TRAVAIL DEMANDÉ: D'après le texte sur la mission Artemis III, à quelle mission Apollo la nouvelle approche se rapproche-t-elle ?

L’Agence spatiale américaine (NASA) a confirmé le report de la mission Artemis III. Son lancement est désormais envisagé au plus tôt à la fin de l’année 2027. La mission verra son profil modifié, consistant désormais en des tests de modules lunaires en orbite terrestre plutôt qu’en un alunissage.
L’Agence spatiale américaine (NASA) a confirmé le report de la mission Artemis III. Son lancement est désormais envisagé au plus tôt à la fin de l’année 2027. Ce délai intervient alors que les entreprises SpaceX et Blue Origin, en charge du développement des modules d’alunissage, ont indiqué à la NASA leurs calendriers respectifs. Leurs systèmes devraient être prêts pour des tests en orbite terrestre à cette échéance.
Contrairement au plan initial, Artemis III n’effectuera pas d’alunissage. La mission consistera à lancer une capsule Orion habitée vers l’orbite terrestre, où elle doit rejoindre et potentiellement s’amarrer à un ou deux modules lunaires. Le plan de vol détaillé pour Artemis III reste en cours d’examen. Des questions clés demeurent concernant l’altitude de l’orbite et la configuration du lanceur Space Launch System (SLS).
Jared Isaacman, administrateur de la NASA, avait annoncé deux mois auparavant que la mission Artemis III ne viserait plus le pôle sud de la Lune. Le profil original de la mission tentait d’intégrer trop d’objectifs simultanément. Le premier amarrage et l’embarquement d’humains à bord d’un Starship de SpaceX ou d’un Blue Moon de Blue Origin auraient dû s’effectuer à proximité de la Lune, à plusieurs jours de la Terre.

La nouvelle approche pour Artemis III se rapproche de celle d’Apollo 9. Cette mission testait le module lunaire Apollo en orbite terrestre. Ces essais ont eu lieu quatre mois avant l’alunissage historique d’Apollo 11, avec Neil Armstrong et Buzz Aldrin. En cas d’incident en orbite terrestre, les astronautes d’Artemis III se trouveraient à quelques minutes ou heures de la Terre, facilitant un retour rapide.

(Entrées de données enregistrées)
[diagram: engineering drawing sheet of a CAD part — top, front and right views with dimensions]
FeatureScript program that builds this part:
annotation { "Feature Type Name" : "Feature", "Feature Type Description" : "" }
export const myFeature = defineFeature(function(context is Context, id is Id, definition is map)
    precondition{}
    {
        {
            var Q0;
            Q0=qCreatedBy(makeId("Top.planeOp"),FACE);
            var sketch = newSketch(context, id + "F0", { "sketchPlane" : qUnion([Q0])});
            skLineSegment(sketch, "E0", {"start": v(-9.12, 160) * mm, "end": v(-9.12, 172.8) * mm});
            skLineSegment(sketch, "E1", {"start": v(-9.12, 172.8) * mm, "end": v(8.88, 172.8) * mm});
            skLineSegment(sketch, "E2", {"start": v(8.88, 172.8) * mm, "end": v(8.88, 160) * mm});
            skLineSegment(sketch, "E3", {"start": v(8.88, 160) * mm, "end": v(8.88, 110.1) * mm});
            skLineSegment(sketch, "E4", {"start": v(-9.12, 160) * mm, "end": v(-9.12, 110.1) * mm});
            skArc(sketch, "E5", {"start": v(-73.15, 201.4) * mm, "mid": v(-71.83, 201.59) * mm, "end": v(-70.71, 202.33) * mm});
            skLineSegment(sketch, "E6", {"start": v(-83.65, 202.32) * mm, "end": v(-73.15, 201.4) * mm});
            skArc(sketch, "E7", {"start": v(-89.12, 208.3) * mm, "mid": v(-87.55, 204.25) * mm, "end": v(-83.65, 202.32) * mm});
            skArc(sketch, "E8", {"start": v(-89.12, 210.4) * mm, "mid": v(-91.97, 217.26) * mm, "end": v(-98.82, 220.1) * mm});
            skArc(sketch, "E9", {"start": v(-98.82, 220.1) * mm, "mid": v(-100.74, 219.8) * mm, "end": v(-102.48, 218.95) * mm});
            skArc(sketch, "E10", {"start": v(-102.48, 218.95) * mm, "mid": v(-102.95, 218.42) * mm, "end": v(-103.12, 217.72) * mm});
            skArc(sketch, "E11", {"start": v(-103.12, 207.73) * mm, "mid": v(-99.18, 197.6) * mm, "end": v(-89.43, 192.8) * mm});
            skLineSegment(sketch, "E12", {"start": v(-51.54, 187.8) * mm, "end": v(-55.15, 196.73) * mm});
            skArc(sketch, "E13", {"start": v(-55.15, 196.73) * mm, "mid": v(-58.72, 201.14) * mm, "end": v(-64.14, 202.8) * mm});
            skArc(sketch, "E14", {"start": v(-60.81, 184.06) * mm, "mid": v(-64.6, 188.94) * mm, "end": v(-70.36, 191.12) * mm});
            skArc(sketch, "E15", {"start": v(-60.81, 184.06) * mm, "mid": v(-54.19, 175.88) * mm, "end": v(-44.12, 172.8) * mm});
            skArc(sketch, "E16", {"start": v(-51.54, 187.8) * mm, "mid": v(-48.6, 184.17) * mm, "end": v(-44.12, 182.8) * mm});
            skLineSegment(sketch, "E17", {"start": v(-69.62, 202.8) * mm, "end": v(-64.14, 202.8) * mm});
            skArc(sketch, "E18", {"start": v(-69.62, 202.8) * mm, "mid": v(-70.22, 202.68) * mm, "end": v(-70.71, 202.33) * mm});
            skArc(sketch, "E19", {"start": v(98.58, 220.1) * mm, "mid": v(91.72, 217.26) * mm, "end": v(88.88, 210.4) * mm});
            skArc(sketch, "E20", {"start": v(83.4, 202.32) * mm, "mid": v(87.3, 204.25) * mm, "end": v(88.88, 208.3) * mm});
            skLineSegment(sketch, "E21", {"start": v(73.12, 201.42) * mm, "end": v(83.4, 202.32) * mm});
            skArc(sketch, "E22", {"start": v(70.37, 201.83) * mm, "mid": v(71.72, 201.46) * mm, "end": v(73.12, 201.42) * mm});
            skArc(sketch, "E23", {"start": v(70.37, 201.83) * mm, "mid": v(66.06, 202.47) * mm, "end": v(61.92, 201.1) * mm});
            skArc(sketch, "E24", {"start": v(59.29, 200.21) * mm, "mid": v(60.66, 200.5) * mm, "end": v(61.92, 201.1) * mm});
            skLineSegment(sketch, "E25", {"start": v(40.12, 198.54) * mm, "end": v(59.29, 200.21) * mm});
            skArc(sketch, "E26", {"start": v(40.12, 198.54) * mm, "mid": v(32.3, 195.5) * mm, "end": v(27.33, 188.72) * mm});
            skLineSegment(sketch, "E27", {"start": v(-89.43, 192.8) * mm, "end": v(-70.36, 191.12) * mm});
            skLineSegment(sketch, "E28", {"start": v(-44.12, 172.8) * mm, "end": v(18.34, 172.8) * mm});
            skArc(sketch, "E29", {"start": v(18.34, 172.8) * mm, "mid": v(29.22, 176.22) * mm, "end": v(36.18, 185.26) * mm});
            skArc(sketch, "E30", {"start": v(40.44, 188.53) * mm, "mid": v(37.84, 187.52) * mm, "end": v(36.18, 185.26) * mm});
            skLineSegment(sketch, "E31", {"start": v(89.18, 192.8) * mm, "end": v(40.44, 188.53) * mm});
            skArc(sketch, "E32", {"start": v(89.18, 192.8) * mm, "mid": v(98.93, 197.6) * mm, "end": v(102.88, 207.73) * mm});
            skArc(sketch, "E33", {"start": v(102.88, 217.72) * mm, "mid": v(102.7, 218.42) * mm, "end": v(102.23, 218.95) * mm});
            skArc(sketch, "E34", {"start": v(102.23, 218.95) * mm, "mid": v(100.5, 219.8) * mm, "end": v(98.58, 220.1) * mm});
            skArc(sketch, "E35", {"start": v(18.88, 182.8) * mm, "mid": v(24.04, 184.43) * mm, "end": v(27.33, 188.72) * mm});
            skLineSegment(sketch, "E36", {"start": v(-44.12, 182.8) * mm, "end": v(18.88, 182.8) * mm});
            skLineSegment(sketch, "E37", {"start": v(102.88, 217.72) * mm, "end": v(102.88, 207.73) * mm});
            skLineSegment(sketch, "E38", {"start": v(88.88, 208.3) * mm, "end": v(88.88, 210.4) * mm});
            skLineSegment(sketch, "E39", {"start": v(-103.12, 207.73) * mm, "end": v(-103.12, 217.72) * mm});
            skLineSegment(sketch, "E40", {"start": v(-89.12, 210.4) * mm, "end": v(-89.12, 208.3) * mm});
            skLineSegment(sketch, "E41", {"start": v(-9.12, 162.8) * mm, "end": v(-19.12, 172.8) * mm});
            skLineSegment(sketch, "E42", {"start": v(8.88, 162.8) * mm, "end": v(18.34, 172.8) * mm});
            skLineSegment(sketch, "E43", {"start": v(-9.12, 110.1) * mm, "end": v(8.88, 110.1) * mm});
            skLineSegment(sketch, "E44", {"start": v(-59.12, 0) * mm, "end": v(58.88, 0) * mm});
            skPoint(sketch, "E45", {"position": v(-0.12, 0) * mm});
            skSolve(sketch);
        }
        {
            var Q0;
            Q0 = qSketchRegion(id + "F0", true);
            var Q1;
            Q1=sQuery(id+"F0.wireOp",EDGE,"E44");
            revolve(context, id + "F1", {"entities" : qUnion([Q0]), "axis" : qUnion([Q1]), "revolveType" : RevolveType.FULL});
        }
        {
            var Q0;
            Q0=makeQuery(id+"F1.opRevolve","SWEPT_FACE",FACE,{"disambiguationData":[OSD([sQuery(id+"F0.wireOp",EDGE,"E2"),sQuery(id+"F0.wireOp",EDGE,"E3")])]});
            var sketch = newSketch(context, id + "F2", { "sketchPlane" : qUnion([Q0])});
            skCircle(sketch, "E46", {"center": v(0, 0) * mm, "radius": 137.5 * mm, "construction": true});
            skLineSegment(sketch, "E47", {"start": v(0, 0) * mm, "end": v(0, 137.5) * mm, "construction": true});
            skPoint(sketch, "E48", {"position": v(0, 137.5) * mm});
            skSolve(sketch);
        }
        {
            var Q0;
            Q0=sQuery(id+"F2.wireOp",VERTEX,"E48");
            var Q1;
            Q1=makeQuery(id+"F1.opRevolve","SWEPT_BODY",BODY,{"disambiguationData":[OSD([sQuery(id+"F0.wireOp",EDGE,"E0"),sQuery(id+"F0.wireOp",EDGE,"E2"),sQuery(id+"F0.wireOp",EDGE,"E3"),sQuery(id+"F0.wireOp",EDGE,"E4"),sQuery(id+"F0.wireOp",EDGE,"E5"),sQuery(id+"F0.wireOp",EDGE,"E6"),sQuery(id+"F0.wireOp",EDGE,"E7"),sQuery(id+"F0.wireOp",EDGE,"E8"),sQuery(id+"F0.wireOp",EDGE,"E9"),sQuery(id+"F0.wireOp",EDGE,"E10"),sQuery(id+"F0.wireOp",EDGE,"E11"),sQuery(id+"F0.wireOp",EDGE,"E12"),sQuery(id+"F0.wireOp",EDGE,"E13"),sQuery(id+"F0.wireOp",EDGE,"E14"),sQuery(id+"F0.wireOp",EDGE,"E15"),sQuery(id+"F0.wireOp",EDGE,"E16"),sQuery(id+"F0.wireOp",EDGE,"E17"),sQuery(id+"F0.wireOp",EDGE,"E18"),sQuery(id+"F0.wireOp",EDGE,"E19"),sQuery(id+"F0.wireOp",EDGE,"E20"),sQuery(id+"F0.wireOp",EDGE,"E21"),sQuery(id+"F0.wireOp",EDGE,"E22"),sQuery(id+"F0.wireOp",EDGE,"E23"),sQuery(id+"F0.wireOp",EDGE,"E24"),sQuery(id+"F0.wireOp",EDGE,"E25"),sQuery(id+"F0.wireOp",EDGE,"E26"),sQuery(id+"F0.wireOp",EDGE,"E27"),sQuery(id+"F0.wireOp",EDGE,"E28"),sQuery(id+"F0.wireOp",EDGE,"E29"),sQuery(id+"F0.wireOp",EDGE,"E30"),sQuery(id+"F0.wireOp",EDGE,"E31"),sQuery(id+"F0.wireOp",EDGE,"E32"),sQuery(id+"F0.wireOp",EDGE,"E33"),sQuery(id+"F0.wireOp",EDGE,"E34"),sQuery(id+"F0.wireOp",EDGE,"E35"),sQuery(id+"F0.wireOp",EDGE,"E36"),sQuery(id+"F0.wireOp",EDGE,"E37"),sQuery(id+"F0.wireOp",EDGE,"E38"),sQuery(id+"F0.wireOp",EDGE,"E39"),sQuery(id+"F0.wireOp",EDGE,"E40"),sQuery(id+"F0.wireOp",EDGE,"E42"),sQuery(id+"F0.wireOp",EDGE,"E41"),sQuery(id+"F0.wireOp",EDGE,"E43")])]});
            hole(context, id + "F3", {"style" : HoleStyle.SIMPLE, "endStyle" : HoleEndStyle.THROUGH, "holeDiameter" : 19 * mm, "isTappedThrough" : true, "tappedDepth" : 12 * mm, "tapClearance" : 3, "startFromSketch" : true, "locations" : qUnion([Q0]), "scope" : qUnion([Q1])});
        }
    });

SOLUTION RÉDIGÉE: Apollo 9, qui testait le module lunaire Apollo en orbite terrestre.